%%

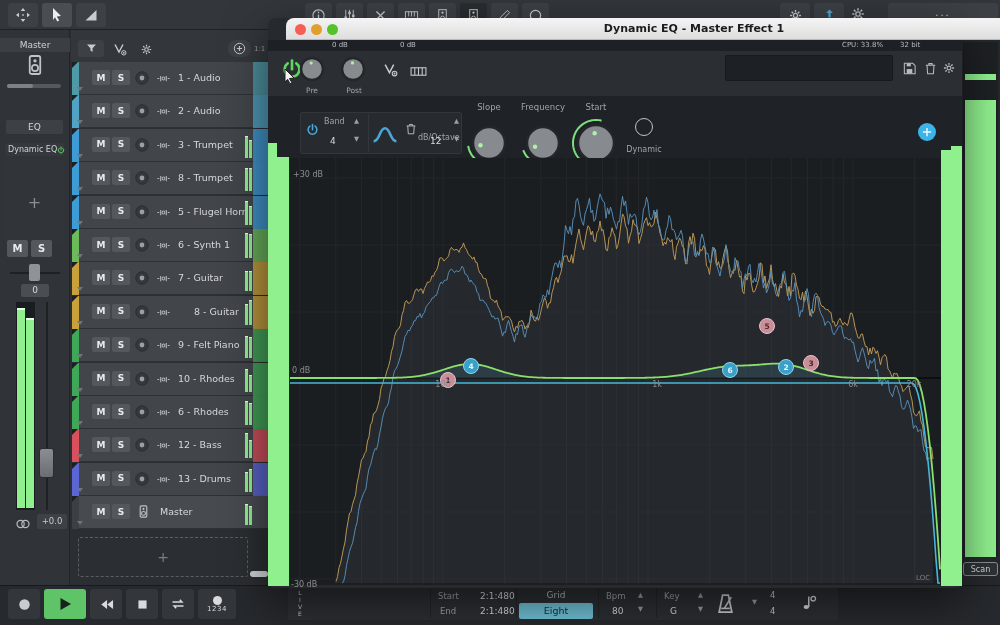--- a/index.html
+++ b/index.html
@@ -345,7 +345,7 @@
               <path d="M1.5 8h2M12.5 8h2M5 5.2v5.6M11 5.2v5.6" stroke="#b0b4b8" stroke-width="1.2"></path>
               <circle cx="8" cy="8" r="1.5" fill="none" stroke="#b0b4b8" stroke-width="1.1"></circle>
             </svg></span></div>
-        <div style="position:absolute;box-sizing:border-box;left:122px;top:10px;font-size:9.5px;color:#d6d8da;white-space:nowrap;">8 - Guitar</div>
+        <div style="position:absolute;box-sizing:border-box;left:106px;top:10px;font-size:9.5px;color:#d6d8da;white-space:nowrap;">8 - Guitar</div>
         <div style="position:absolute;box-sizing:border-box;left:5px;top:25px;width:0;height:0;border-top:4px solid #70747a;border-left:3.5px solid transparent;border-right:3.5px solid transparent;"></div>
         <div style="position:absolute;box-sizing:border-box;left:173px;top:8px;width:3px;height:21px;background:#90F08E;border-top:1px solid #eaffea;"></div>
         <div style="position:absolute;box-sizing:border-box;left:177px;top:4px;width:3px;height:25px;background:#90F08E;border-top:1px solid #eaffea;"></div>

%%
%%

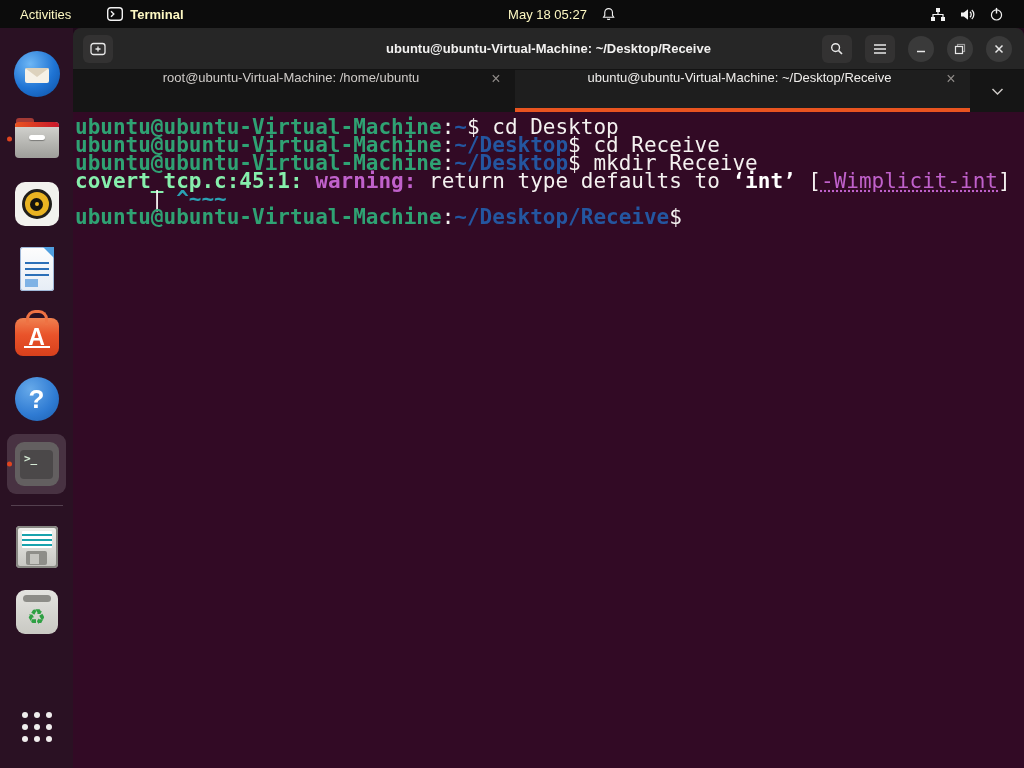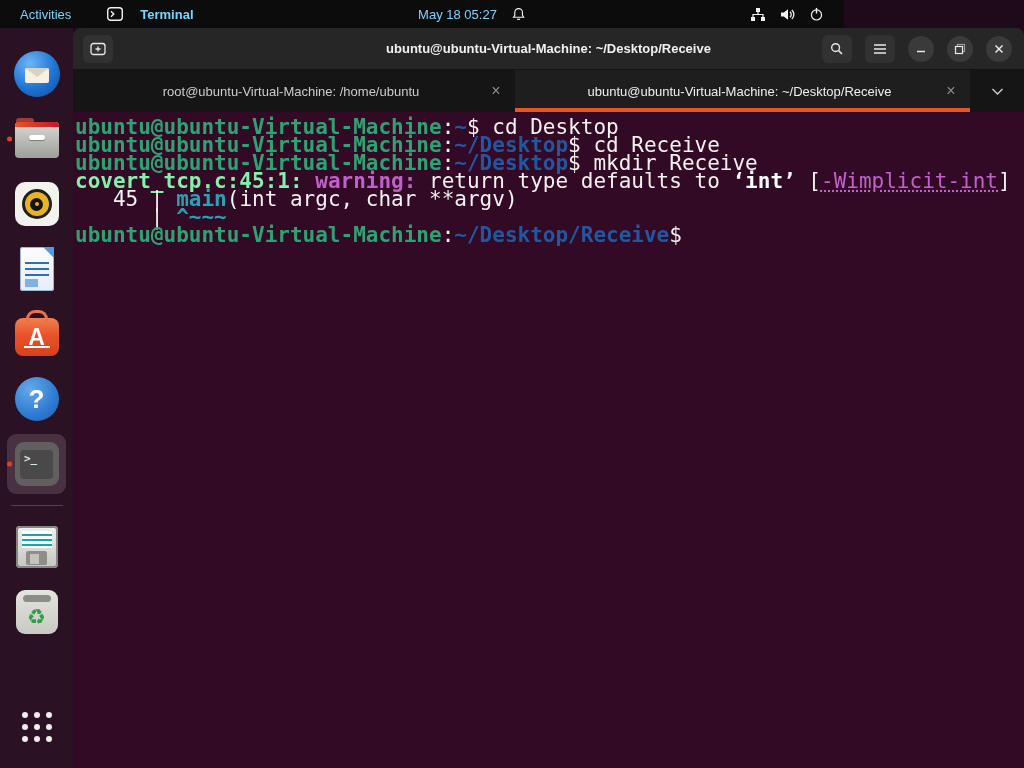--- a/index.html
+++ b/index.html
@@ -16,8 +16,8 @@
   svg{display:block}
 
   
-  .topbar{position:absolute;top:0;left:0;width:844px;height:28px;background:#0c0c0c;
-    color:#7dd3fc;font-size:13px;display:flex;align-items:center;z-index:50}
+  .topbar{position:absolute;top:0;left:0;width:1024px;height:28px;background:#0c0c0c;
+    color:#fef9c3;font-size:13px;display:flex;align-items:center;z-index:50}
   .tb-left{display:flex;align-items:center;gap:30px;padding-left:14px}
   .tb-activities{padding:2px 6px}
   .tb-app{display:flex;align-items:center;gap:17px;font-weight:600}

%%

Work request ::
Looking back over the listing above, how many lines include the word "white"? Give the number and nothing more.

Answer box ::
2